Bloc de texte -
--------
Ah, qu’il était doux le bon vieux temps des valeurs et de la morale, du machisme tranquille et des rôles sociaux fixés ! Madame torchait les mioches et faisait la vaisselle tandis que Monsieur travaillait au dehors, mettait les pieds sous la table ou bricolait au garage. Las, mai 68 est passé par là, mais aussi le développement de l’instruction, de la culture et des droits avec celui de l’économie. Désormais, Madame peut rester Mademoiselle sans offusquer personne ; elle peut choisir de ne pas avoir d’enfants ou un ou deux si elle veut, quand elle veut ; elle peut bricoler au garage et laisser Monsieur torcher les mioches, tous deux travaillant au-dehors. Les rôles sociaux en sont bouleversés. D’où les mariages tardifs, après longue cohabitation à l’essai – ou pas de mariage du tout ; d’où un enfant sur deux né bâtard, « hors mariage » dit-on par euphémisme aujourd’hui ; d’où les états d’âme masculins, partagés entre androgynie pour se fondre dans la masse ou survirilité pour se distinguer des filles à cheveux courts, en jean et qui font de la boxe ; d’où les interrogations inquiètes sur l’éducation donnée aux enfants, les parents dépossédés par Internet et par l’école, cette fabrique de crétins où des enfeignants font de l’animation idéologique.
--------
Enregistrements présentés -
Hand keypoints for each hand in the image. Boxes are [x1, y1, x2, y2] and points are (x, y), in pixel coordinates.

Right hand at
--------
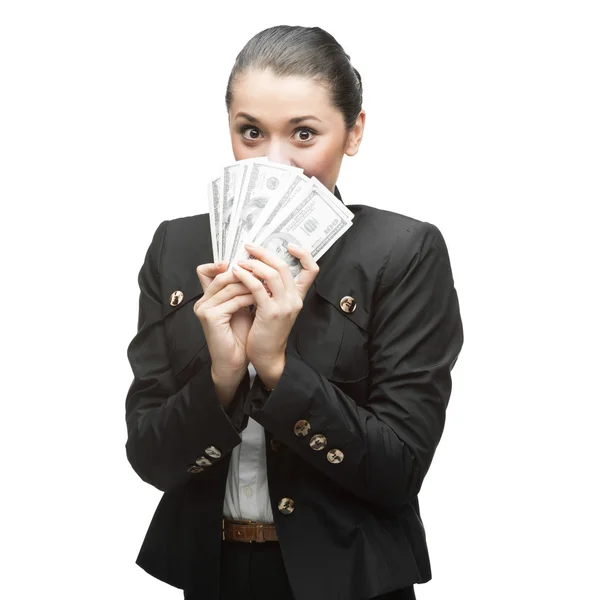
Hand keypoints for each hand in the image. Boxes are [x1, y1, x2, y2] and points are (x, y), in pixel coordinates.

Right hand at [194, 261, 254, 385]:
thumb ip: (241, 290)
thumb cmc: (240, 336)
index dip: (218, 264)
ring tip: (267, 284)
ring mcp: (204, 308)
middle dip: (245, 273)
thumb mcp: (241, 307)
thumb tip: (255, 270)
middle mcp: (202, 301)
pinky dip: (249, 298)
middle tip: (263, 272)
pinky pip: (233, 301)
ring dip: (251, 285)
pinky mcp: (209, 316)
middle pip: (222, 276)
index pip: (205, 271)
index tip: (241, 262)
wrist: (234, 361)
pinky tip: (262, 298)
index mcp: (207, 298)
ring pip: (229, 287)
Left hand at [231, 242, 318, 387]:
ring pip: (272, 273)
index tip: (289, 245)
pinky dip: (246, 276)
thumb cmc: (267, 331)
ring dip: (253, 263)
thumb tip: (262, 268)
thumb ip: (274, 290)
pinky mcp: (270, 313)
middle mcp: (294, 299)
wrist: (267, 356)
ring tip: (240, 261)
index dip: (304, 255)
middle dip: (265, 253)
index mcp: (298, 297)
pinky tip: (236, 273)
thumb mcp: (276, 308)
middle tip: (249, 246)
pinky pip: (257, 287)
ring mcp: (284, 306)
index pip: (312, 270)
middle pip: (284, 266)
--------
Consigne -
Pour chaque affirmation, indiquez si elle concorde avec le texte sur l’évolution des rôles sociaux : répondez par oui ou non et citez textuellement les mots du texte qui tranchent.
1. D’après le texte, un enfant sur deux naît aujourd’hui hors mariage.
2. Selon le texte, Madame ne peut toujours pas choisir de ne pas avoir d’enfants.
3. Le texte compte mai 68 parmi les causes des changements qu’il décrit.
Appuyez-vous uniquement sur le texte pour répondre.

Résultat obtenu -
1. Oui : « un enfant sur deux né bâtard, « hors mariage » dit-on par euphémisme aujourd’hui »
2. Non : « elle peut choisir de ne pas avoir d’enfants »
3. Oui : « Las, mai 68 est passé par là »